Sasi sebagai Hukum Adat
Prinsip pengelolaan sasi didukung oleh hukum adat yang sudah ada secara turun-temurun. Aturan ini diberlakukan karena masyarakat berpikir ketersediaan sumber daya alam, terutama di pulau-pulau kecil sangat terbatas, sementara kebutuhan masyarakat akan terus meningkat. Sejarah catatan tidak menunjukan kepastian tentang kapan diberlakukan sasi, namun praktik sasi diyakini sudah ada sejak zaman leluhur masyarakat Maluku. Aturan adat ini menjadi komitmen atau perjanjian mengenai pemeliharaan dan pemanfaatan sumber daya alam antara kepala adat, tokoh masyarakat dan masyarakat desa/kampung tersebut.

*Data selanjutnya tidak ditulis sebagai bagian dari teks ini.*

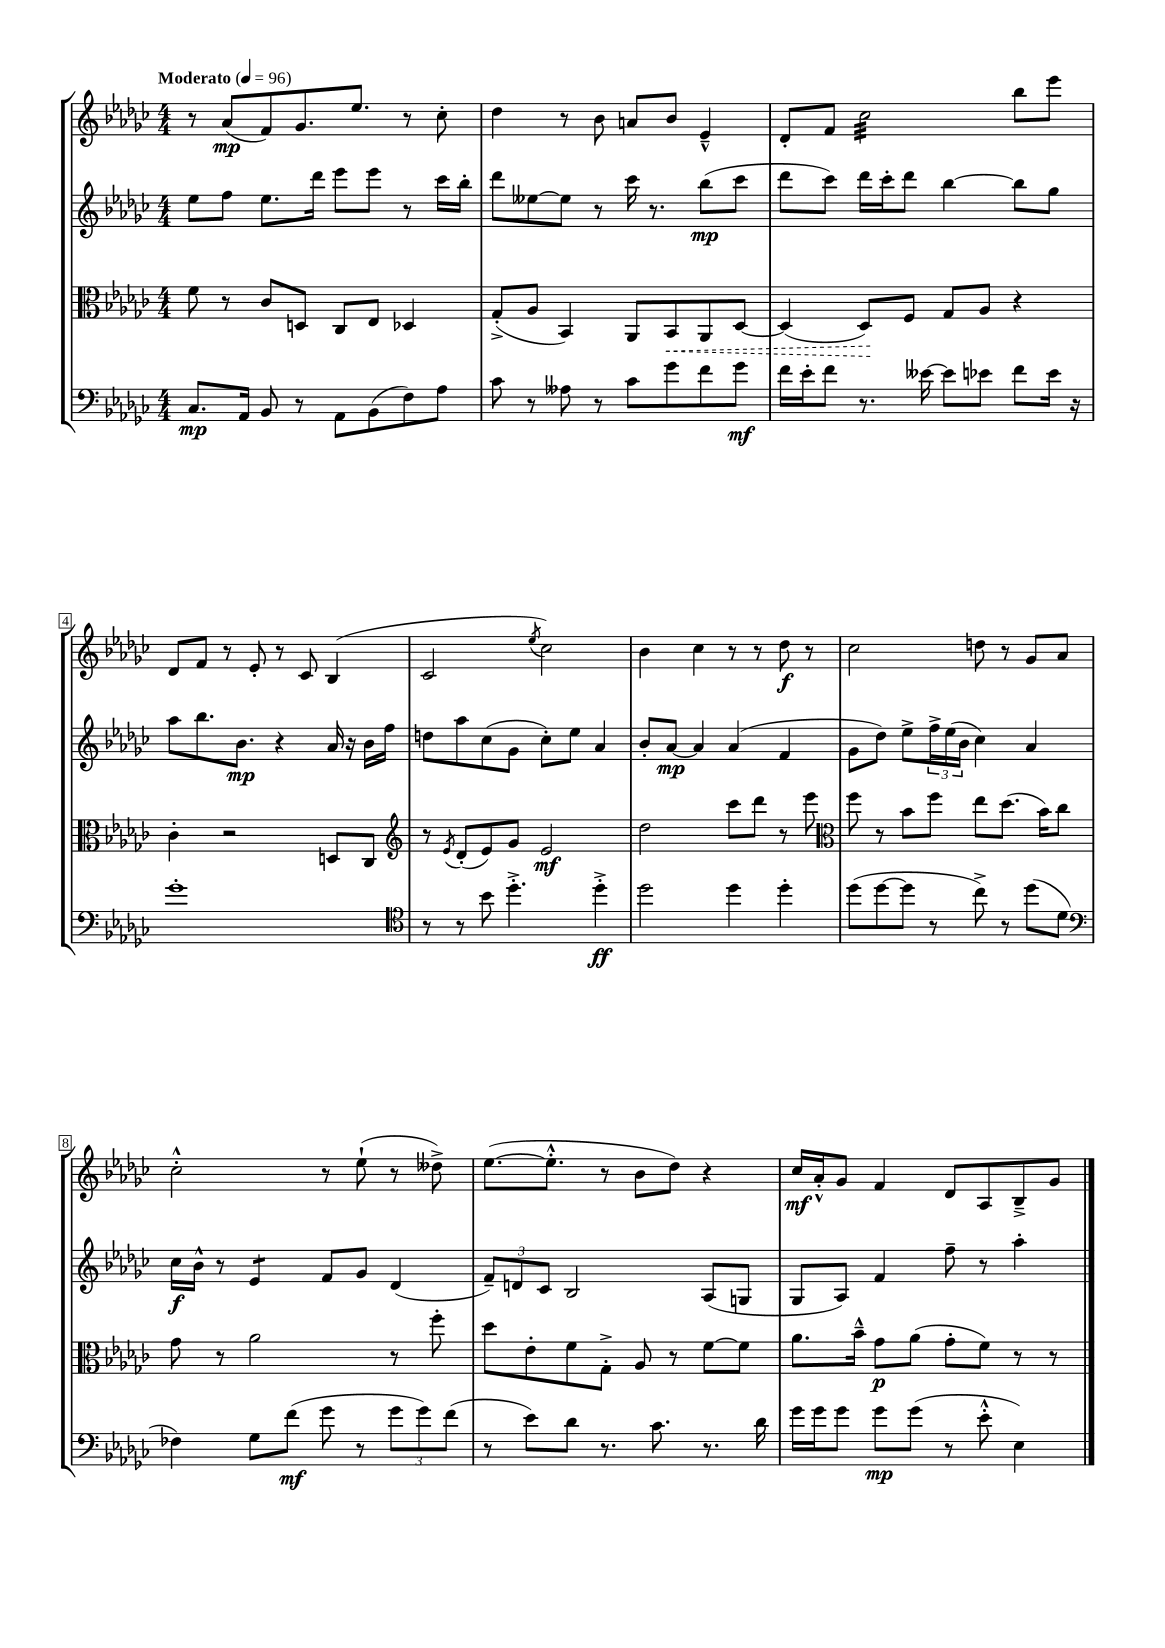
<<
\new StaffGroup <<
\new Staff = "s0" {
    \clef treble \key ges \major \numericTimeSignature \time 4/4 \tempo "Moderato" 4 = 96
    r8 aes'8\mp( f'8) ges'8. ees''8. r8 ces''8-. |
    des''4 r8 bes'8 a'8 bes'8 ees'4---^ |
    des'8-. f'8 ces''2:32 bes''8 ees'''8 |
    des'8 f'8 r8 ees'8-. r8 ces'8 bes4( |
    ces'2 \acciaccatura { ees''8 } ces''2) |
    bes'4 ces''4 r8 r8 des''8\f r8 |
    ces''2 d''8 r8 ges'8 aes'8 |
    ces''2-.-^ r8 ees''8-!( r8 deses''8->) |
    ees''8.~( ees''8.-.-^ r8 bes'8 des''8) r4 |
    ces''16\mf aes'16-.-^ ges'8 f'4 des'8 aes8 bes8---> ges'8 \bar "|." |
}
\new Staff = "s1" {
    \clef treble \key ges \major \numericTimeSignature \time 4/4
    ees''8 f''8 ees''8. des'''16 ees'''8 ees'''8 r8 ces'''16 bes''16-. |
    des'''8 eeses''8~ eeses''8 r8 ces'''16 r8. bes''8\mp( ces'''8 |
    des'''8 ces'''8) des'''16 ces'''16-. des'''8 bes''4~ bes''8 ges''8 |
    aes''8 bes''8. bes'8.\mp r4 aes'16 r16 bes'16 f''16 |
    d''8 aes''8 ces''8( ges'8 ces''8-.) ees''8 aes'4 |
    bes'8-. aes'8~\mp aes'4 aes'4( f'4 |
    ges'8 des''8) ees''8-> \tuplet 3/2 { f''16-> ees''16( bes'16 } ces''4) aes'4 |
    ces''16\f bes'16-^ r8 ees'4:8 f'8 ges'8 des'4( |
    \tuplet 3/2 { f'8--) d'8 ces'8 } bes2 aes8( g8 |
    ges8 aes8) f'4 f''8-- r8 aes''4-. \bar "|." |
}
\new Staff = "s2" {
    \clef alto \key ges \major \numericTimeSignature \time 4/4
    f'8 r8 ces'8 d8 ces8 ees8 des4 |
    ges8-.->( aes8 bes,4) aes,8 \once \override Hairpin.style = #'dashed-line bes,8\< aes,8 des8~ |
    des4( des8\!) f8 ges8 aes8 r4 |
    ces'4-. r2 d8 ces8 |
    \clef treble r8 \acciaccatura { ees'8 } des'8-.( ees'8) ges'8 ees'2\mf |
    des''2 ces'''8 des'''8 r8 ees'''8 |
    \clef alto f''8 r8 bes'8 f''8 ees''8 des''8.( bes'16) ces''8 |
    ges'8 r8 aes'2 r8 f''8-. |
    des''8 ees'8-. f'8 ges8-.-> aes8 r8 f'8~ f'8 |
    aes'8. bes'16---^ ges'8\p aes'8( ges'8-. f'8) r8 r8 \bar "|." |
}
\new Staff = "s3" {
    \clef bass \key ges \major \numericTimeSignature \time 4/4
    ces8.\mp aes,16 bes,8 r8 aes,8 bes,8( f8) aes8 |
    ces'8 r8 aeses8 r8 ces'8 ges'8 f'8 ges'8\mf |
    f'16 ees'16-. f'8 r8. eeses'16~ eeses'8 ees'8 f'8 ees'16 r16 |
    ges'1-. |
    \clef tenor r8 r8 bes'8 des''4.-.-> des''4-.->\ff |
    des''2 des''4 des''4-. |
    des''8( des''8~ des''8 r8 ces''8->) r8 des''8( des'8 |
    \clef bass fes4) ges8 f'8\mf( ges'8 r8 \tuplet 3/2 { ges'8 ges'8) f'8( } |
    r8 ees'8) des'8 r8. ces'8. r8. des'16 |
    ges'16 ges'16 ges'8 ges'8\mp ges'8( r8 ees'8-.-^ ees4) \bar "|." |
}
>>
>>
\layout { \context { \Score \override BarNumber.stencil = #(make-stencil-boxer 0.1 0.3 ly:text-interface::print) } }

Undang-Undang Tentang Masyarakat Adat
Jika kita mengacu pada hukum di Indonesia, melalui UU mengatur tentang masyarakat adat di Indonesia dalam pasal :
Pasal 18B ayat (2)
“Negara mengakui dan menghormati kesatuan-kesatuan masyarakat hukum adat serta hak-hak tradisionalnya sepanjang masih hidup dan sesuai dengan perkembangan masyarakat dan prinsip Negara Kesatuan Republik Indonesia, yang diatur dalam undang-undang.”
Pasal 28I ayat (3)
“Identitas budaya dan hak masyarakat tradisional dihormati selaras dengan perkembangan zaman dan peradaban.”
Pasal 20
(1) Masyarakat Adat yang telah ditetapkan berhak atas Wilayah Adat yang mereka miliki, tempati, dan kelola secara turun temurun berdasarkan ketentuan Undang-Undang ini.
(2) Wilayah Adat sebagaimana dimaksud pada ayat (1) bersifat komunal dan tidak dapat dialihkan kepada pihak lain.
Melalui Undang-Undang tersebut, seharusnya identitas dan hak masyarakat adat dihormati selaras dengan berkembangnya zaman.